== What this task involves ==
Using the data below, gather each line that includes the word "Value".

== Data to use ==
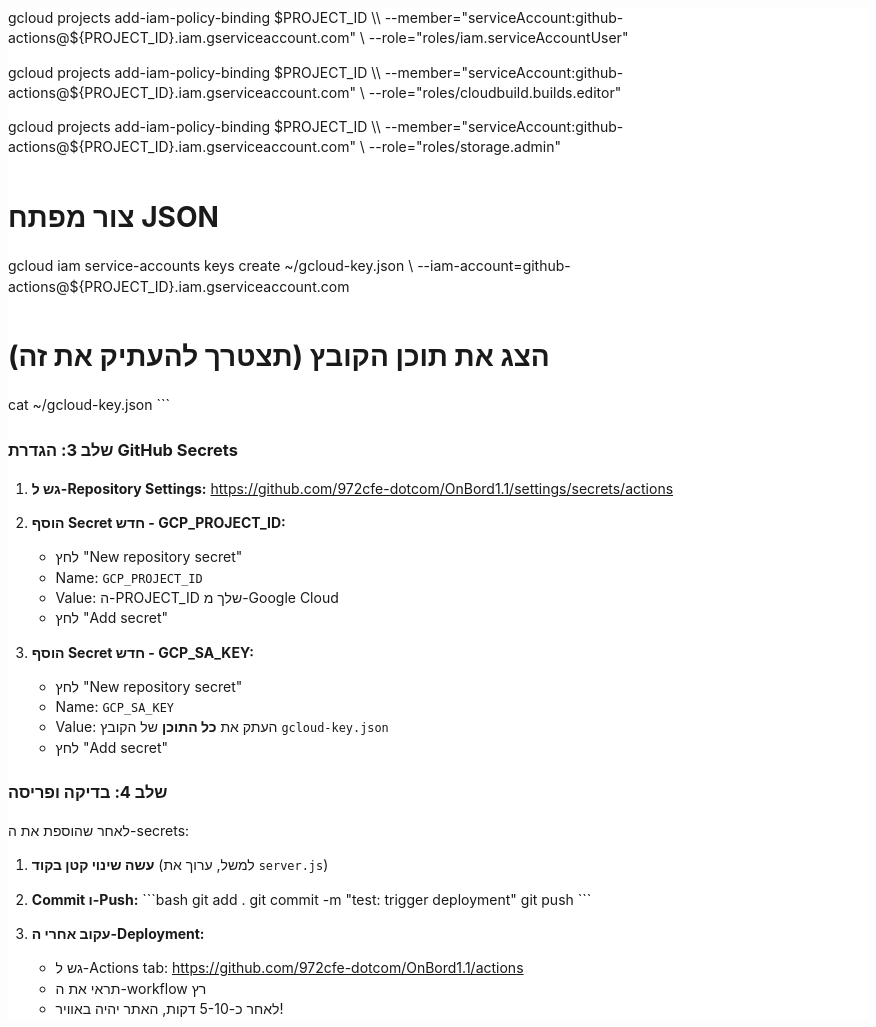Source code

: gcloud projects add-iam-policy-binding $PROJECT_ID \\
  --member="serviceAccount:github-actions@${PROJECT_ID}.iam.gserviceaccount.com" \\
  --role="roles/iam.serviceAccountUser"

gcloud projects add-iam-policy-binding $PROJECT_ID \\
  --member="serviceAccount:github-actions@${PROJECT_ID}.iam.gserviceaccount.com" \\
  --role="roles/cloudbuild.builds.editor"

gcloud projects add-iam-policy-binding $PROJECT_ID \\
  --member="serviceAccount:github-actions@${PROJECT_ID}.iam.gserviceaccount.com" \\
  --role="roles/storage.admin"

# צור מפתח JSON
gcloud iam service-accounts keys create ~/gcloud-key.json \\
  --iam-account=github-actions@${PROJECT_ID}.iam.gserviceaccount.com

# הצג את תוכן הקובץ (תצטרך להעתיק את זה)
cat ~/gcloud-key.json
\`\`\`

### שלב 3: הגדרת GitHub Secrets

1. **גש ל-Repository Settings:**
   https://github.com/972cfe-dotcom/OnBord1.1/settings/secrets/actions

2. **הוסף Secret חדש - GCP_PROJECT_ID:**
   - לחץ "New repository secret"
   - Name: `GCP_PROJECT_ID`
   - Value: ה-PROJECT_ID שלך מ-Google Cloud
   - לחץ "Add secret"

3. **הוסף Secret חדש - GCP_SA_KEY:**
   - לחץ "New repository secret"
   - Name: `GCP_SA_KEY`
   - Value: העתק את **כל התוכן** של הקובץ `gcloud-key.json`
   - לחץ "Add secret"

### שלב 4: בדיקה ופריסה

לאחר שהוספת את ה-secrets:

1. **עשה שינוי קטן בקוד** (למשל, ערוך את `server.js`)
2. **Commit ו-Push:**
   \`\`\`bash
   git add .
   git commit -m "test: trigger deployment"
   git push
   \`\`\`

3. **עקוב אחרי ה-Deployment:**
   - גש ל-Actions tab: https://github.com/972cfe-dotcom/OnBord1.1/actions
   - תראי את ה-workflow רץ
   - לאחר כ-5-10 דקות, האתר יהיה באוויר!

---

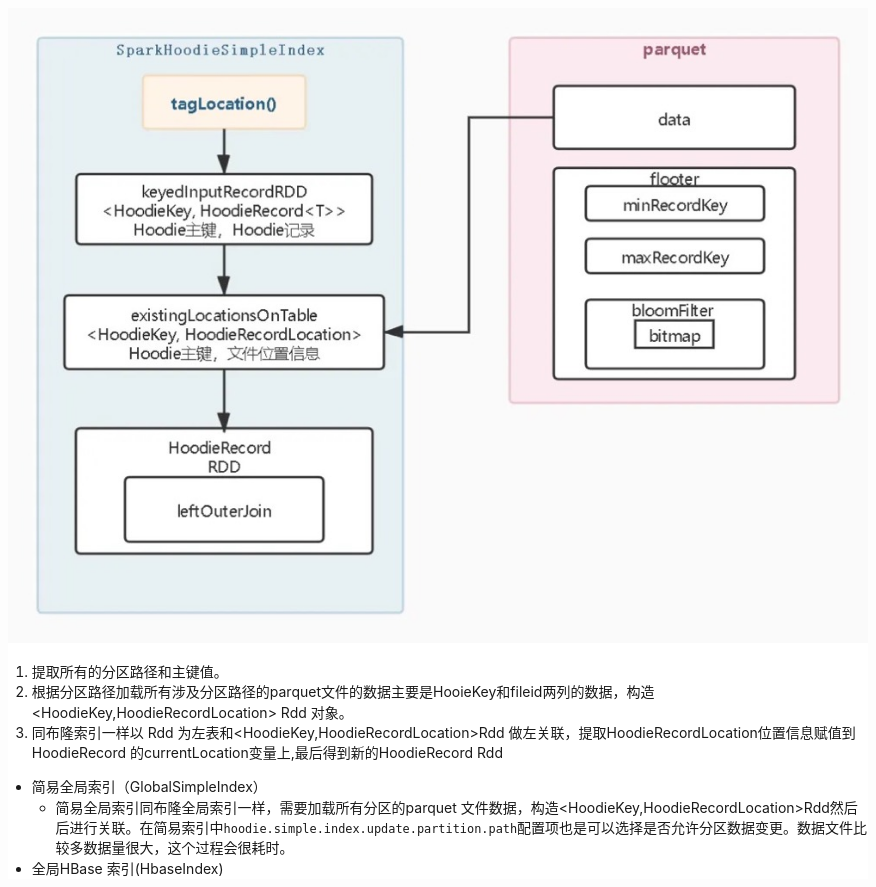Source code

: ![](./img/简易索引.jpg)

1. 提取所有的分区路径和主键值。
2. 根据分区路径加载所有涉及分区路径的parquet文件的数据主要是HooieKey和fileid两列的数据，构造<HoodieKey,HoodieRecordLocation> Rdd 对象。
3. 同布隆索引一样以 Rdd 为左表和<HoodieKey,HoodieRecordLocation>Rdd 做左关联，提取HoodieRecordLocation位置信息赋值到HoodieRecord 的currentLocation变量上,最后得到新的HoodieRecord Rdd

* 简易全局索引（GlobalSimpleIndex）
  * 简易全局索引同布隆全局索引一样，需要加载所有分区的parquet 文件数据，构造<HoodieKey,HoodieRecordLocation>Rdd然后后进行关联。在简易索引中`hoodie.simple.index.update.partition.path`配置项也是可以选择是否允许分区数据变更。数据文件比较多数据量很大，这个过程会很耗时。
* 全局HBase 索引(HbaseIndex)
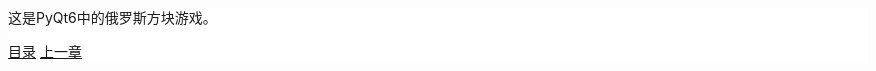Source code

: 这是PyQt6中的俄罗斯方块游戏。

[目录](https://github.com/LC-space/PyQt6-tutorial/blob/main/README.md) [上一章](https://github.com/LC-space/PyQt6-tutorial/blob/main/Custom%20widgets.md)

...

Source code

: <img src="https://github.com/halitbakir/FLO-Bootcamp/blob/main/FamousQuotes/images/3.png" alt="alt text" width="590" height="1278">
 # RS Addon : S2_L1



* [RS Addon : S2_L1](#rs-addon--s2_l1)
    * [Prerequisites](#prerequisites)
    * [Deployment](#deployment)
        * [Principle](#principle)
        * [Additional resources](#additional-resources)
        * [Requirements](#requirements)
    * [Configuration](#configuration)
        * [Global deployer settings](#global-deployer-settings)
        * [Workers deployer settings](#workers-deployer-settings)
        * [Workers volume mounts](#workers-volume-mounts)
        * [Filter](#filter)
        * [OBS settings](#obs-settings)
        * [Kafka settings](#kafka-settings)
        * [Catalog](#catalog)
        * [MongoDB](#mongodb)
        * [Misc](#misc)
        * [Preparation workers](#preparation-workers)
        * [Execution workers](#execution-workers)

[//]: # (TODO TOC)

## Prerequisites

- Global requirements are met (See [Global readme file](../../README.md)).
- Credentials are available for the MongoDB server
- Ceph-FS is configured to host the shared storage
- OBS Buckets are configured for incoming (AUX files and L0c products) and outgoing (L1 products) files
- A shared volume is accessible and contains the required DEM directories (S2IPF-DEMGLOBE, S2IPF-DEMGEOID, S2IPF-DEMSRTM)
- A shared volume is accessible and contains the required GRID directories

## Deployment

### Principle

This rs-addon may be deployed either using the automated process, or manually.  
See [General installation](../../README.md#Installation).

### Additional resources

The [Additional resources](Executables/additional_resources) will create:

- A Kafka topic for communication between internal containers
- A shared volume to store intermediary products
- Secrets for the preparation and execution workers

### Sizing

== Final answer ==
   - Value: ה-PROJECT_ID שלך מ-Google Cloud
   - Value: העתק את **כל התוכן** של הקובץ `gcloud-key.json`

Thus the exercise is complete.